Nach § 36 SchwBG soll u. a. der Witwe eines im Kriege Gefallenen die für die Ausübung eines Berufes erforderliche Zulassung bei fachlicher Eignung und Erfüllung der sonstigen Voraussetzungen bevorzugt erteilt werden. Diese Vorschrift gilt auch für die Beteiligung an der Ersatzkassenpraxis. Der Berufsbegriff in § 36 SchwBG ist entsprechend dem Zweck der Vorschrift, den durch sie Begünstigten bei Begründung einer selbständigen Berufsposition bestimmte. Vorteile zukommen zu lassen, durch die ihre körperlichen oder sonstigen Benachteiligungen nach Möglichkeit ausgeglichen werden, nicht eng auszulegen (BSG. 6, 95). Zu den nach § 36 SchwBG bevorzugt zu erteilenden Zulassungen gehört daher auch die Beteiligung an der Ersatzkassenpraxis (vgl. BSG. 8, 252 (255)). Da die Beigeladene die Voraussetzungen des § 36 SchwBG erfüllt, waren die Ausschüsse der Beklagten gehalten, sie bei der Entscheidung über die beantragte Beteiligung bevorzugt zu berücksichtigen. Ob und mit welchem "Stellenwert" daneben die für die Klägerin sprechenden Umstände in die Waagschale gelegt werden durften, braucht hier nicht erörtert zu werden.

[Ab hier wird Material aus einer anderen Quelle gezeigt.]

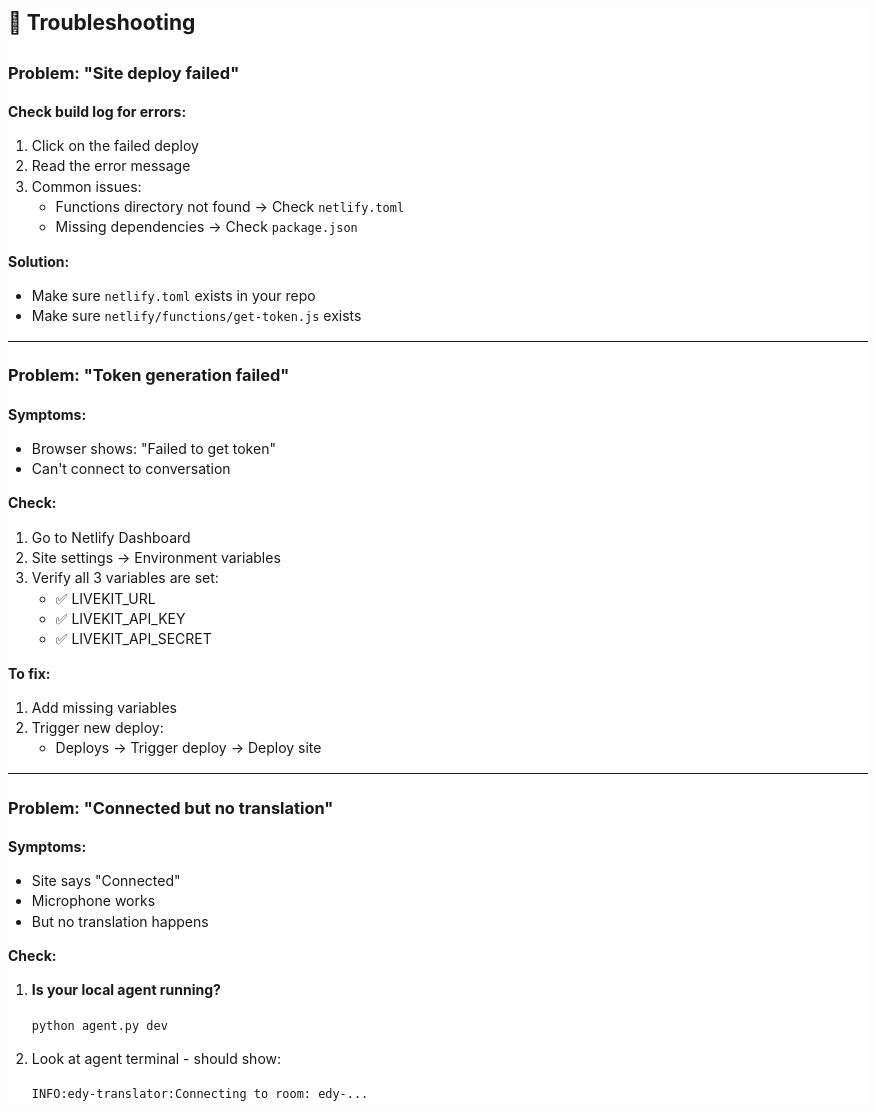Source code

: 
## 🐛 Troubleshooting

### Problem: "Site deploy failed"

**Check build log for errors:**
1. Click on the failed deploy
2. Read the error message
3. Common issues:
   - Functions directory not found → Check `netlify.toml`
   - Missing dependencies → Check `package.json`

**Solution:**
- Make sure `netlify.toml` exists in your repo
- Make sure `netlify/functions/get-token.js` exists

---

### Problem: "Token generation failed"

**Symptoms:**
- Browser shows: "Failed to get token"
- Can't connect to conversation

**Check:**
1. Go to Netlify Dashboard
2. Site settings → Environment variables
3. Verify all 3 variables are set:
   - ✅ LIVEKIT_URL
   - ✅ LIVEKIT_API_KEY
   - ✅ LIVEKIT_API_SECRET

**To fix:**
1. Add missing variables
2. Trigger new deploy:
   - Deploys → Trigger deploy → Deploy site

---

### Problem: "Connected but no translation"

**Symptoms:**
- Site says "Connected"
- Microphone works
- But no translation happens

**Check:**
1. **Is your local agent running?**
   ```bash
   python agent.py dev
   ```

2. Look at agent terminal - should show:
   ```
   INFO:edy-translator:Connecting to room: edy-...
   ```
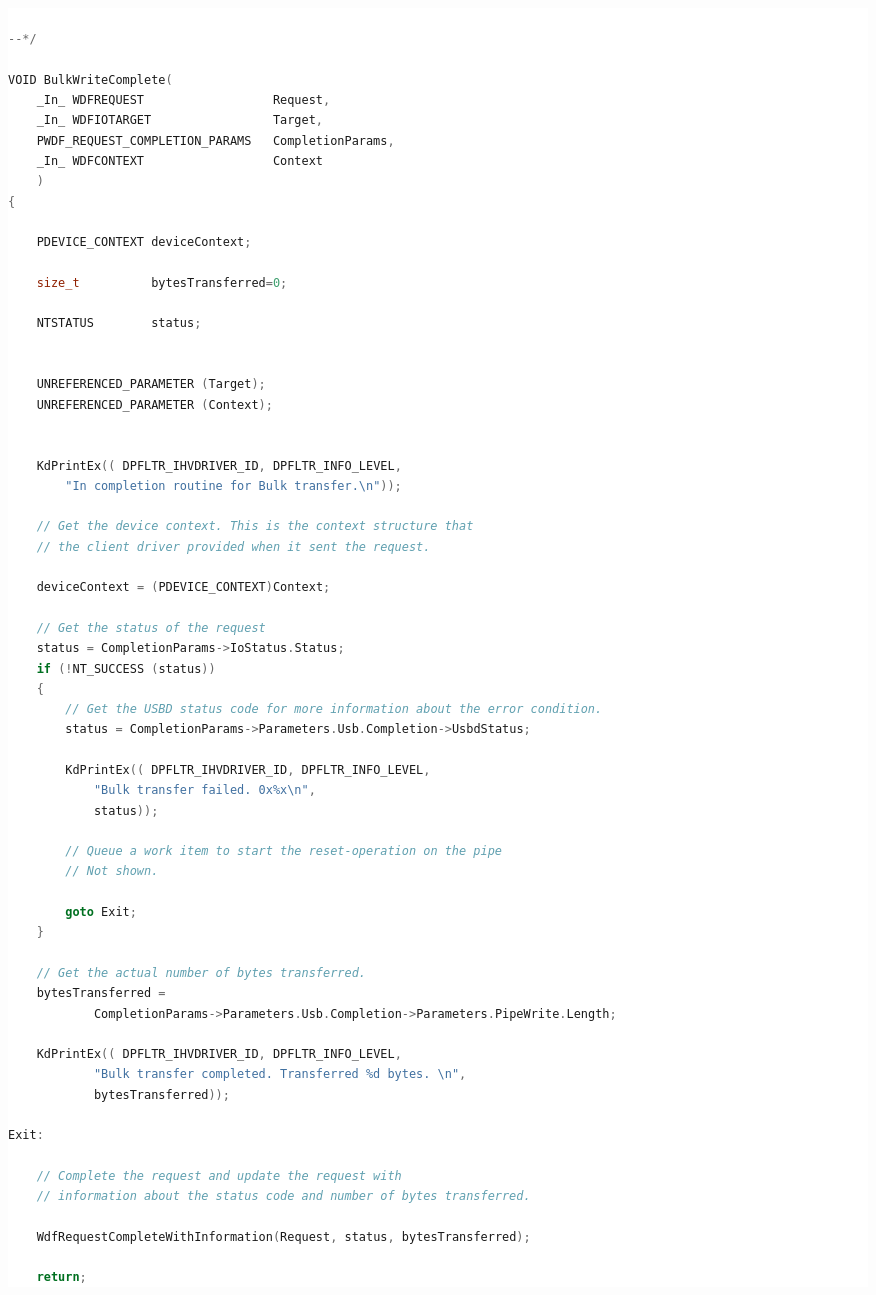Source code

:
 ```cpp

--*/

VOID BulkWriteComplete(  
    _In_ WDFREQUEST                  Request,  
    _In_ WDFIOTARGET                 Target,  
    PWDF_REQUEST_COMPLETION_PARAMS   CompletionParams,  
    _In_ WDFCONTEXT                  Context  
    )  
{

    PDEVICE_CONTEXT deviceContext;

    size_t          bytesTransferred=0; 

    NTSTATUS        status;


    UNREFERENCED_PARAMETER (Target);
    UNREFERENCED_PARAMETER (Context);


    KdPrintEx(( DPFLTR_IHVDRIVER_ID, DPFLTR_INFO_LEVEL, 
        "In completion routine for Bulk transfer.\n"));

    // Get the device context. This is the context structure that
    // the client driver provided when it sent the request.

    deviceContext = (PDEVICE_CONTEXT)Context;

    // Get the status of the request
    status = CompletionParams->IoStatus.Status;
    if (!NT_SUCCESS (status))
    {
        // Get the USBD status code for more information about the error condition.
        status = CompletionParams->Parameters.Usb.Completion->UsbdStatus;

        KdPrintEx(( DPFLTR_IHVDRIVER_ID, DPFLTR_INFO_LEVEL,
            "Bulk transfer failed. 0x%x\n",  
            status));       

        // Queue a work item to start the reset-operation on the pipe
        // Not shown.

        goto Exit;
    }

    // Get the actual number of bytes transferred.
    bytesTransferred = 
            CompletionParams->Parameters.Usb.Completion->Parameters.PipeWrite.Length;

    KdPrintEx(( DPFLTR_IHVDRIVER_ID, DPFLTR_INFO_LEVEL,
            "Bulk transfer completed. Transferred %d bytes. \n",  
            bytesTransferred));

Exit:

    // Complete the request and update the request with 
    // information about the status code and number of bytes transferred.

    WdfRequestCompleteWithInformation(Request, status, bytesTransferred);

    return;
```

Denn wenn auch § 36 SchwBG - als Sollvorschrift - eine Berücksichtigung anderer gewichtiger Auswahlmerkmale von Mitbewerbern nicht ausschließt, konnten die Verwaltungsinstanzen im vorliegenden Falle, wie das LSG. zutreffend ausgeführt hat, der Beigeladenen die streitige Beteiligung zusprechen, ohne die Grenzen ihres pflichtgemäßen Ermessens zu überschreiten. Da die angefochtenen Beschlüsse somit das Recht nicht verletzen - über ihre Zweckmäßigkeit kann der Senat nicht entscheiden -, war die Revision der Klägerin gegen das Urteil des Berufungsgerichts als unbegründet zurückzuweisen.

Die Kostenentscheidung beruht auf § 193 SGG.